Une autre lacune sérieuse est l’absence de toute information sur la violence à l’égard des femmes, bien que, conformément à la recommandation générale No 19, cette information aurait dû être incorporée. Quelle était la position en ce qui concerne la violence physique et psychologique à l’égard des femmes au foyer, sur le lieu de travail et dans la société en général, ou perpétrée par l’armée burundaise ou celle des rebelles?

Article 2

M me  Corti félicite la Ministre de l’action sociale et de la promotion de la femme pour son rapport franc qui relate les énormes difficultés que rencontrent les femmes du Burundi. Le problème le plus urgent pour les gens du pays est de rétablir la paix. Les femmes ont déjà fait une contribution majeure au processus de paix et devraient continuer. Le Gouvernement a pris une mesure très courageuse, consistant à réviser le Code de la personne et de la famille, mais depuis que les instruments internationaux ratifiés par le Burundi font partie de la législation interne, elle se demande pourquoi l’application et la mise en œuvre de la Convention étaient loin d’être une réalité. La polygamie a-t-elle été réellement abolie? Comment explique-t-on la différence d’âge du mariage des garçons et des filles? Quelle est la force du droit coutumier? Elle est intriguée par le fait qu’à un endroit le rapport indique que les filles ont le droit d’exprimer leur libre consentement au mariage, mais dans un autre paragraphe il est question des mariages arrangés selon le droit coutumier. Quelle force a le Code révisé?

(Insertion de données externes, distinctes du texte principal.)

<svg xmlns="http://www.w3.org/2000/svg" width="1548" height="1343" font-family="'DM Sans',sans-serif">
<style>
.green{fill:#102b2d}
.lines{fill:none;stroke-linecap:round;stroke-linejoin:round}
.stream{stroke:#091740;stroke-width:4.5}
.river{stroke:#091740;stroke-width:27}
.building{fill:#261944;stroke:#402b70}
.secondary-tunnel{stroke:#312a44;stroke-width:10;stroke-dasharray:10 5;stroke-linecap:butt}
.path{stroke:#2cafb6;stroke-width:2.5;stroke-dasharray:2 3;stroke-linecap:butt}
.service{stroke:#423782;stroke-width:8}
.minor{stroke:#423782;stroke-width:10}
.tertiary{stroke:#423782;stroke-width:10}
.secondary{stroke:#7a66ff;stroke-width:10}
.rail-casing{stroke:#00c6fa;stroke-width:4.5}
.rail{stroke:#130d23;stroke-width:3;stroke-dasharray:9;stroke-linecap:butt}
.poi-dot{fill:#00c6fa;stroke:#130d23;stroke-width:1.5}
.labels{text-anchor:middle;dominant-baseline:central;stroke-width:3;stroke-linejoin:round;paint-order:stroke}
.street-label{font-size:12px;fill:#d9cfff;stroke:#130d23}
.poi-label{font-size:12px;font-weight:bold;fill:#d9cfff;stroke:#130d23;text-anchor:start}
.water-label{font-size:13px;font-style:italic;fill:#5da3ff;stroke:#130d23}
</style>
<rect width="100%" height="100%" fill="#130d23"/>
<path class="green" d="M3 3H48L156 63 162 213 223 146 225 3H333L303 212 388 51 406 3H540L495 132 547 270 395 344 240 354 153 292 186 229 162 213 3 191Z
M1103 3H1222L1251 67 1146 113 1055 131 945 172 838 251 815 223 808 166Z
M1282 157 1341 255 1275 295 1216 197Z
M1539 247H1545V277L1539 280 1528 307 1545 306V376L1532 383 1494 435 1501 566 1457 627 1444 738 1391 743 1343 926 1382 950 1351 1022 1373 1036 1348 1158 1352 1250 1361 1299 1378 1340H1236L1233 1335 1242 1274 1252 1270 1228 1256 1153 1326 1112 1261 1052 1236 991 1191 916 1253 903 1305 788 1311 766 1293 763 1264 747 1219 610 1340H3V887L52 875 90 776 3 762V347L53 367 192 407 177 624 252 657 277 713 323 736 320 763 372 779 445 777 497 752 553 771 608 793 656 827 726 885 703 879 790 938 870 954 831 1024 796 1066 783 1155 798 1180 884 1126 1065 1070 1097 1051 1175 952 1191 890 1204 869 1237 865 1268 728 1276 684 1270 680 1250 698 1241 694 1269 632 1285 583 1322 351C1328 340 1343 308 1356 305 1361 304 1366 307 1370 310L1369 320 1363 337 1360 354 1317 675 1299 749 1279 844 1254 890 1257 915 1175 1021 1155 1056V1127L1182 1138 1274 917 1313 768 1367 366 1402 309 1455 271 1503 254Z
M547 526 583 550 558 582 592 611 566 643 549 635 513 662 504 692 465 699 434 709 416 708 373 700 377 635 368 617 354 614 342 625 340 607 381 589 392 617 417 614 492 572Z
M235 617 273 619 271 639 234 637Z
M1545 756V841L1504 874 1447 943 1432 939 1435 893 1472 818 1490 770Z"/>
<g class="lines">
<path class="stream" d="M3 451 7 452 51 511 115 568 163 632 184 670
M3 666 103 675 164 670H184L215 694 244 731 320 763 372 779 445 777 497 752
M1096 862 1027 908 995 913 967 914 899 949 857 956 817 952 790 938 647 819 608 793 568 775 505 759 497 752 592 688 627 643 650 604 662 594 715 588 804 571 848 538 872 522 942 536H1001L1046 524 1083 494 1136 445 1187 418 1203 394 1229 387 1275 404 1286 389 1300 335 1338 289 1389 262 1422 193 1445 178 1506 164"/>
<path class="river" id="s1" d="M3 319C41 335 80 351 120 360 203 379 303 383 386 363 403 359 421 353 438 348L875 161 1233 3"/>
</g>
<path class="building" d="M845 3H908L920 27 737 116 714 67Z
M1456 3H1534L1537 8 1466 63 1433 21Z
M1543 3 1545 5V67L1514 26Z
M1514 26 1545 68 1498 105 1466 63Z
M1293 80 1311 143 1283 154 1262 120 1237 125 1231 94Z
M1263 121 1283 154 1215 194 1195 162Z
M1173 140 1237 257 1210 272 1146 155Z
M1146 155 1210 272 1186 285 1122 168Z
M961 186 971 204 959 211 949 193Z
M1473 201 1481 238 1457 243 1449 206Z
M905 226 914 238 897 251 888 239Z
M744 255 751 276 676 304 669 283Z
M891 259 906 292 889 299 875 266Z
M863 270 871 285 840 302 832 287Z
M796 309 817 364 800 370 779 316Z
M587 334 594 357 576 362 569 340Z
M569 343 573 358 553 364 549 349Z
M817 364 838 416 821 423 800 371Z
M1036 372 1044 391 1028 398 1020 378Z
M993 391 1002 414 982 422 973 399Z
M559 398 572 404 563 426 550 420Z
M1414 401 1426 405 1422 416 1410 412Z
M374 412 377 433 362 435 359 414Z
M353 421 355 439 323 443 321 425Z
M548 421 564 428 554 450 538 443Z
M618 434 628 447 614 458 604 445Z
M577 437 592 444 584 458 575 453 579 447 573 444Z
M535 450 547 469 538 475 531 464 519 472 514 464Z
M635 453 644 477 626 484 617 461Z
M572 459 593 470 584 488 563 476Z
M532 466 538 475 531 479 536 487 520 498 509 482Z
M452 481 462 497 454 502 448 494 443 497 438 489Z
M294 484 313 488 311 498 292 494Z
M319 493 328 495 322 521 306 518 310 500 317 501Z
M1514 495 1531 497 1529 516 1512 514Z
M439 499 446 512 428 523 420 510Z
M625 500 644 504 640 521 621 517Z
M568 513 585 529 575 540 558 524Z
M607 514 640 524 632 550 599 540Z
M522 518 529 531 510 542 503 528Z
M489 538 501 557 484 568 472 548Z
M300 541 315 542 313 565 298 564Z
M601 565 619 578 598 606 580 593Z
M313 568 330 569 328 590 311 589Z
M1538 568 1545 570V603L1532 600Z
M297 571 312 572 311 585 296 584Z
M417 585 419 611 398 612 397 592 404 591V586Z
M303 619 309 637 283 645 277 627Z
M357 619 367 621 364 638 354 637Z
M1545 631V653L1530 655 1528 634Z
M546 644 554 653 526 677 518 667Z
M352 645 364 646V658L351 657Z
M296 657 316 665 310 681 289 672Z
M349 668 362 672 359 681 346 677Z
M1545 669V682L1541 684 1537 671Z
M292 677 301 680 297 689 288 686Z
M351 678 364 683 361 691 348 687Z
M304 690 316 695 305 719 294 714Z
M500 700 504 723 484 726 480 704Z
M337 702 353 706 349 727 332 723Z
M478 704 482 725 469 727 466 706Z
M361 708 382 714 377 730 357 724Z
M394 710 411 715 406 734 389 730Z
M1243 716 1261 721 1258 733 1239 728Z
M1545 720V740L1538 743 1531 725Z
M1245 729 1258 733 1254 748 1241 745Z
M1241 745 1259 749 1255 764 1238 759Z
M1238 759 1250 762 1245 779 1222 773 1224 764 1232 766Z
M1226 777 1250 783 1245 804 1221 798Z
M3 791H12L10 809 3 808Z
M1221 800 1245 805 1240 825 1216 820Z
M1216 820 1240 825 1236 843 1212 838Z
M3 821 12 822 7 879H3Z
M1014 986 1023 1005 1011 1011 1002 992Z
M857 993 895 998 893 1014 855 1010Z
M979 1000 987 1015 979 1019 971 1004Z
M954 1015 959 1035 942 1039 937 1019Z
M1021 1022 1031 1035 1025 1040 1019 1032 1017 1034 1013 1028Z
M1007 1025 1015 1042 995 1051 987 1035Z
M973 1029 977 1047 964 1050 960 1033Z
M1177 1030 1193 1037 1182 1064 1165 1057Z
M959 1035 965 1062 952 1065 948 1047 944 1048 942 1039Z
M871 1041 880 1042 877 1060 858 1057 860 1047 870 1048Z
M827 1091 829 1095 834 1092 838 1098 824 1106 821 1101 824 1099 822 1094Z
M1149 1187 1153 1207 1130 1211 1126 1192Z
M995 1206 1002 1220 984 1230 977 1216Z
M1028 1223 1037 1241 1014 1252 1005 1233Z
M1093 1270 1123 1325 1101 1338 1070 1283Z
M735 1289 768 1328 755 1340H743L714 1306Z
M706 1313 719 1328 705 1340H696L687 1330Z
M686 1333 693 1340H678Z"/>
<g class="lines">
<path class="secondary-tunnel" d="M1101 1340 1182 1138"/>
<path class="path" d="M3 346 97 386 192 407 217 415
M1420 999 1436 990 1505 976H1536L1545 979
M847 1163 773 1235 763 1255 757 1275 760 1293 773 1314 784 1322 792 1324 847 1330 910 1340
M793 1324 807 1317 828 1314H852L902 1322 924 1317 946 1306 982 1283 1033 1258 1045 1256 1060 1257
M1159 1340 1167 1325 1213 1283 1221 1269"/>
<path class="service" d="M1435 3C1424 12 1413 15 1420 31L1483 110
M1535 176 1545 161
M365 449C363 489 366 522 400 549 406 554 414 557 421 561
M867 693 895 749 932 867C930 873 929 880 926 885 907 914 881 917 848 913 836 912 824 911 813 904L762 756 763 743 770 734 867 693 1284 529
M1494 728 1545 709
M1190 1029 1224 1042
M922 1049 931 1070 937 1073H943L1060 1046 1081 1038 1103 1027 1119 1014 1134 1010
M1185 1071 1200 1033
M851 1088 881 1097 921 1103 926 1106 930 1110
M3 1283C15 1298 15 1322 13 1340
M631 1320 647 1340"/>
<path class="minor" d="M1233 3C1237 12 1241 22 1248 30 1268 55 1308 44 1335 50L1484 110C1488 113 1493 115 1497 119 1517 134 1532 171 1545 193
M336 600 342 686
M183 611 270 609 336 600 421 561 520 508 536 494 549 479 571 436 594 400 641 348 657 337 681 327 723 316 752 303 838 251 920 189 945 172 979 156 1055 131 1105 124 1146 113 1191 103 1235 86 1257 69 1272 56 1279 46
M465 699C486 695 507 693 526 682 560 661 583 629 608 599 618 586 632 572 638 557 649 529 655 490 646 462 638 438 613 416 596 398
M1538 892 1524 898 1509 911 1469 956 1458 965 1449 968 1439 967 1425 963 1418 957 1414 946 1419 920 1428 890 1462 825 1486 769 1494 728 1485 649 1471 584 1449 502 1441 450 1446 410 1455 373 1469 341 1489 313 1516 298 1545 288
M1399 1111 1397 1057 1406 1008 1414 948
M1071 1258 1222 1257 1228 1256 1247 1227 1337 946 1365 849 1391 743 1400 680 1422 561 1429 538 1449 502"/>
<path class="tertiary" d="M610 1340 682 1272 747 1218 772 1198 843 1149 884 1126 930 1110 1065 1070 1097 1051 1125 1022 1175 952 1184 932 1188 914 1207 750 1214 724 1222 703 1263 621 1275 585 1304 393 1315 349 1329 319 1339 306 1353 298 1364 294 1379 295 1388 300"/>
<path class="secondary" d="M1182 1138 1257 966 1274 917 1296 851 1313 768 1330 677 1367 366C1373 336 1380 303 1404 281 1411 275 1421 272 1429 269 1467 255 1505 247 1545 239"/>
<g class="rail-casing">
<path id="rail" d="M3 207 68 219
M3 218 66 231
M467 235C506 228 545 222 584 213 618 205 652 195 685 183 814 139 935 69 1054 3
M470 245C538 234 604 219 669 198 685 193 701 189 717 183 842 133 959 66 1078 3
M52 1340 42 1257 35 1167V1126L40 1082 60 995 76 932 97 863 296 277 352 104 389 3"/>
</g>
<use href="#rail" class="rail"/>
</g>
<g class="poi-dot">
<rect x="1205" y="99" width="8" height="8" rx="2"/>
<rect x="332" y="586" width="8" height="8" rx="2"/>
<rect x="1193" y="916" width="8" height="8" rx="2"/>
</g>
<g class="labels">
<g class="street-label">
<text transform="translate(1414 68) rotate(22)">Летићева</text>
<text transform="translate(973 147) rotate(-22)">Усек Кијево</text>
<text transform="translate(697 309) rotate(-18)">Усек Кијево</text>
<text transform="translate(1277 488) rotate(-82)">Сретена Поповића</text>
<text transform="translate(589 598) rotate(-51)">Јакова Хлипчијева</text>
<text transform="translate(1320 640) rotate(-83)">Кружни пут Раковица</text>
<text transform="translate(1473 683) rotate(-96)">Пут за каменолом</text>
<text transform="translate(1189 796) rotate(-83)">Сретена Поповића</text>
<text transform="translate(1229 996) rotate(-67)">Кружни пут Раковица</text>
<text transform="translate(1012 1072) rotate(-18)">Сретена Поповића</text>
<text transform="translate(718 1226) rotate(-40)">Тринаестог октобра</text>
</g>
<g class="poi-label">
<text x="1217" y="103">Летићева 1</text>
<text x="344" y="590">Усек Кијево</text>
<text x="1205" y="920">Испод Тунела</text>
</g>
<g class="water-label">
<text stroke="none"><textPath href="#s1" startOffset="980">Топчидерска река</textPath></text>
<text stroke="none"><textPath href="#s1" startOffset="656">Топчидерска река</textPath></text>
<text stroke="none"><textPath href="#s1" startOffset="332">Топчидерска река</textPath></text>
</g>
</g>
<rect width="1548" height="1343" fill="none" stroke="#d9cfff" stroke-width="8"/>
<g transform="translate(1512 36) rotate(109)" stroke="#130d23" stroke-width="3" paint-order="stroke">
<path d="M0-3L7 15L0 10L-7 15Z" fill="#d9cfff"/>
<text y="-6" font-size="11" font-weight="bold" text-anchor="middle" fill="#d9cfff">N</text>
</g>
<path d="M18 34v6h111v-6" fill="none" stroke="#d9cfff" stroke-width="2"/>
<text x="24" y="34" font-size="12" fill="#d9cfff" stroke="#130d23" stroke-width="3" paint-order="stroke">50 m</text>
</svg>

Le Code de la nationalité représente un grand pas en avant pour la promotion et l’égalité entre les hommes et les femmes. Étant donné que le rapport reconnaît les disparités qui existent encore entre les secteurs public et privé, il serait aussi intéressant d’en savoir plus sur la substance de la révision du Code du travail, d’autant plus que les femmes qui travaillent sont encore victimes de la discrimination et de la ségrégation. L’on a besoin de beaucoup de courage pour poursuivre la révision des codes élémentaires, à cause du fait que la persistance du caractère patriarcal de la société rend difficile la poursuite des progrès vers la mise en œuvre intégrale de la Convention par les ministères et par les mécanismes mis en place.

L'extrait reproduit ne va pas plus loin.